Online trolls have been sneaking into web meetings and disrupting them with profanities and pornography for at least the better part of the last month. Cybersecurity researchers fear these disruptions could be a precursor to more harmful attacks allowing hackers to commandeer connected machines to access secure files or other corporate software.
“Much of our current reality is unchartered territory, and this growing dependence on Zoom at home is just another one,” said Mark Ostrowski, regional head of engineering for Check Point Software Technologies Ltd. “As soon as a platform’s attack surface gets big enough, you can only expect that they’ll become more interesting to attackers. That’s what’s happened to Zoom.”
In a Wednesday blog post, Zoom said that it takes security concerns “extremely seriously” and that the company is “looking into each and every one of them and addressing them as expeditiously as we can.”
But there’s good news. Users don’t have to follow Elon Musk, whose SpaceX has banned the use of Zoom Video Communications Inc. amid privacy concerns.
There are a few simple steps to host secure video meetings, according to security experts.
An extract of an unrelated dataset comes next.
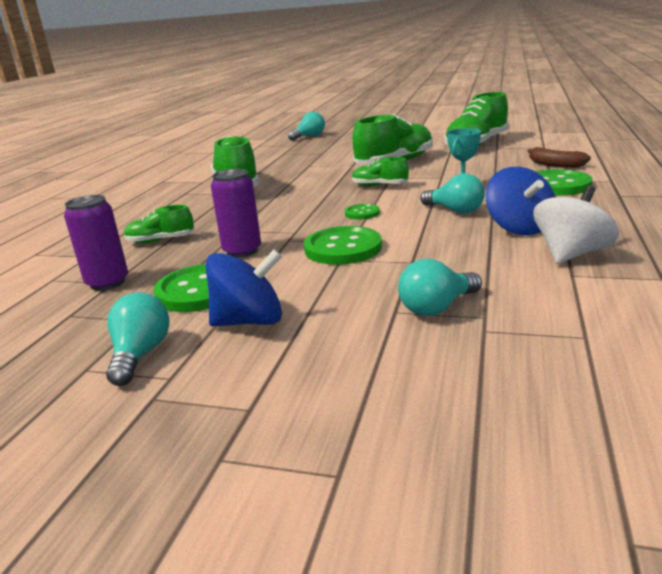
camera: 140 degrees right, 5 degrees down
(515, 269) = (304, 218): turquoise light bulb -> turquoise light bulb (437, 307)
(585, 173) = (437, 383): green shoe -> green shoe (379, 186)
For instance, ensure your meeting is password protected, and don’t share meeting IDs and passwords on social media, where criminal hackers may grab the credentials.
Zoom appears to have been designed with security as an “afterthought,” Wardle said, adding that it was a common phenomenon among startups primarily focused on users and funding.
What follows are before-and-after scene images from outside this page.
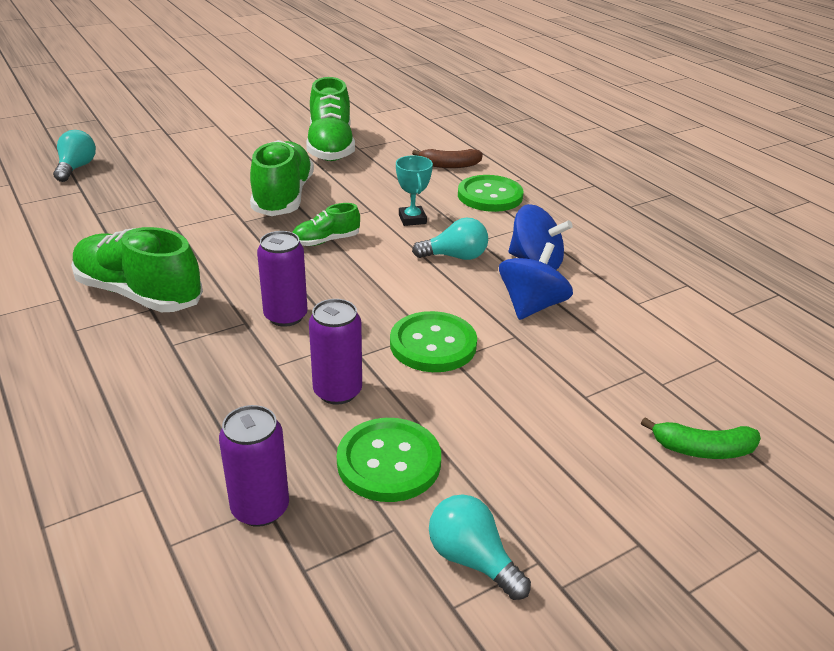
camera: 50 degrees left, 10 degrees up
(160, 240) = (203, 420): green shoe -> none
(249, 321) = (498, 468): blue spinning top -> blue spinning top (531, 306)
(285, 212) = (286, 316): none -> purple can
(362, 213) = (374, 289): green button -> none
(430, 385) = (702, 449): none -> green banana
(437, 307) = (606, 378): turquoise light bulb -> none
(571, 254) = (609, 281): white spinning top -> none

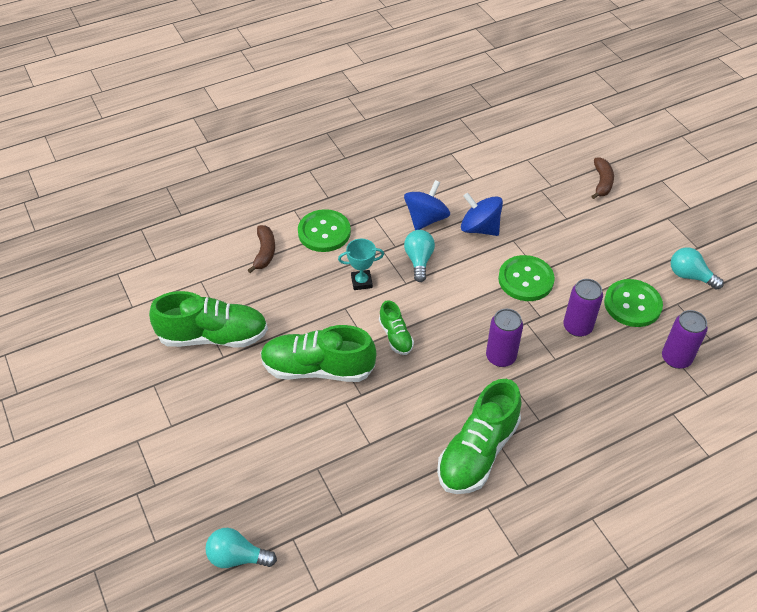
camera: 85 degrees left, 15 degrees up
(472, 559) = (690, 276): turquoise light bulb -> turquoise light bulb turned 75 degrees clockwise
(702, 449) = (602, 182): green banana -> brown banana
But Zoom’s meteoric popularity has drawn additional scrutiny.
“We did not design the product with the foresight that, in a matter of weeks, every person in the world would suddenly be working, studying, and socializing from home,” Zoom said in the blog post. The influx of new users has presented the company with “challenges we did not anticipate when the platform was conceived” and that company “committed to learning from them and doing better in the future.”
On March 30, the FBI issued a warning about so-called “zoom-bombing,” urging users not to make classes or meetings public or share links to teleconferences on social media.
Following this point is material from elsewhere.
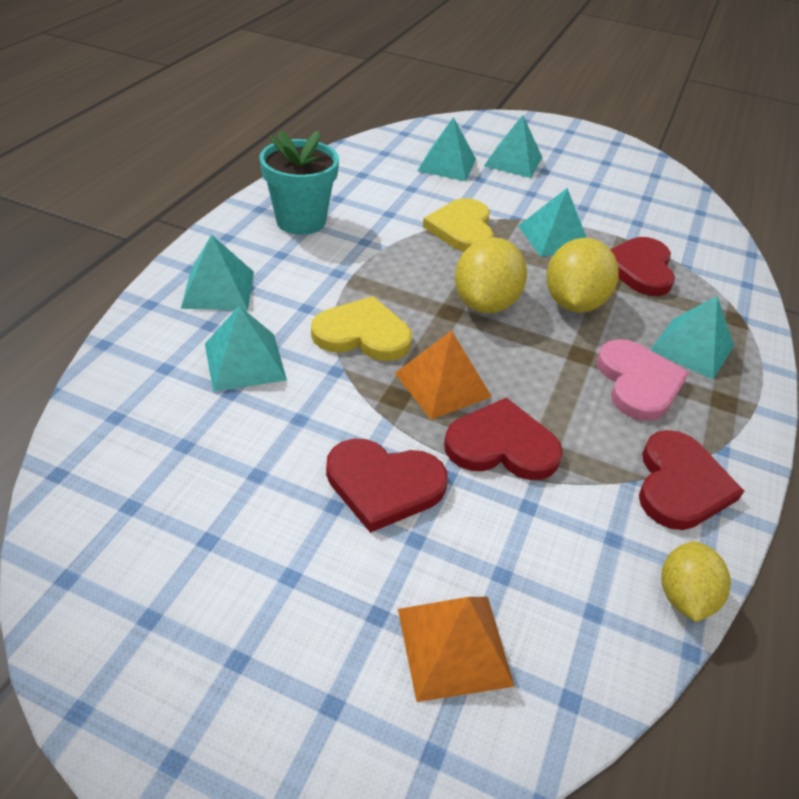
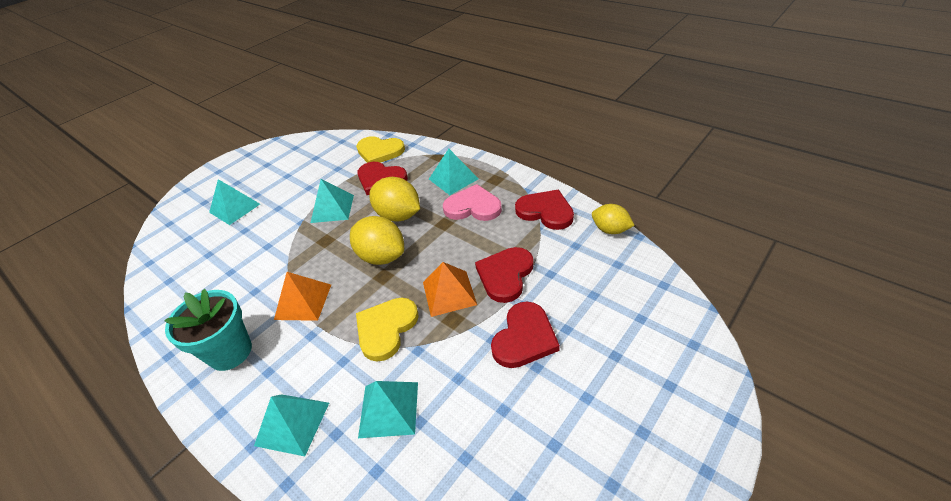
camera: 65 degrees left, 0 degrees up
(447, 164) = (213, 245): turquoise pyramid -> none
(454, 646) = (635, 324): orange pyramid -> orange pyramid (303, 301)
(462, 229) = (298, 252): yellow heart -> yellow heart (379, 152)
That same day, a Zoom user sued the company claiming its services were illegally disclosing personal information.
Zoom acknowledged that it shares data with Facebook in a blog post on March 27.
In addition, New York State Attorney General Letitia James wrote a recent letter to Zoom that included “a number of questions to ensure the company will take appropriate steps to ensure users’ privacy and security is protected,” according to a spokesperson for the attorney general’s office, who declined to share a copy of the letter.
Concerns over Zoom’s security practices aren’t new. Last year, a researcher named Jonathan Leitschuh discovered that the desktop version of Zoom for Macs quietly installed a web server — one that remained on systems even if the app was removed — that presented a new way for hackers to access webcams, he said. Apple Inc. released an update in July that plugged the security hole.
Holding Zoom’s “feet to the fire” around security and privacy amid the app’s new popularity will create incentives for the company to adapt, Leitschuh said in an interview.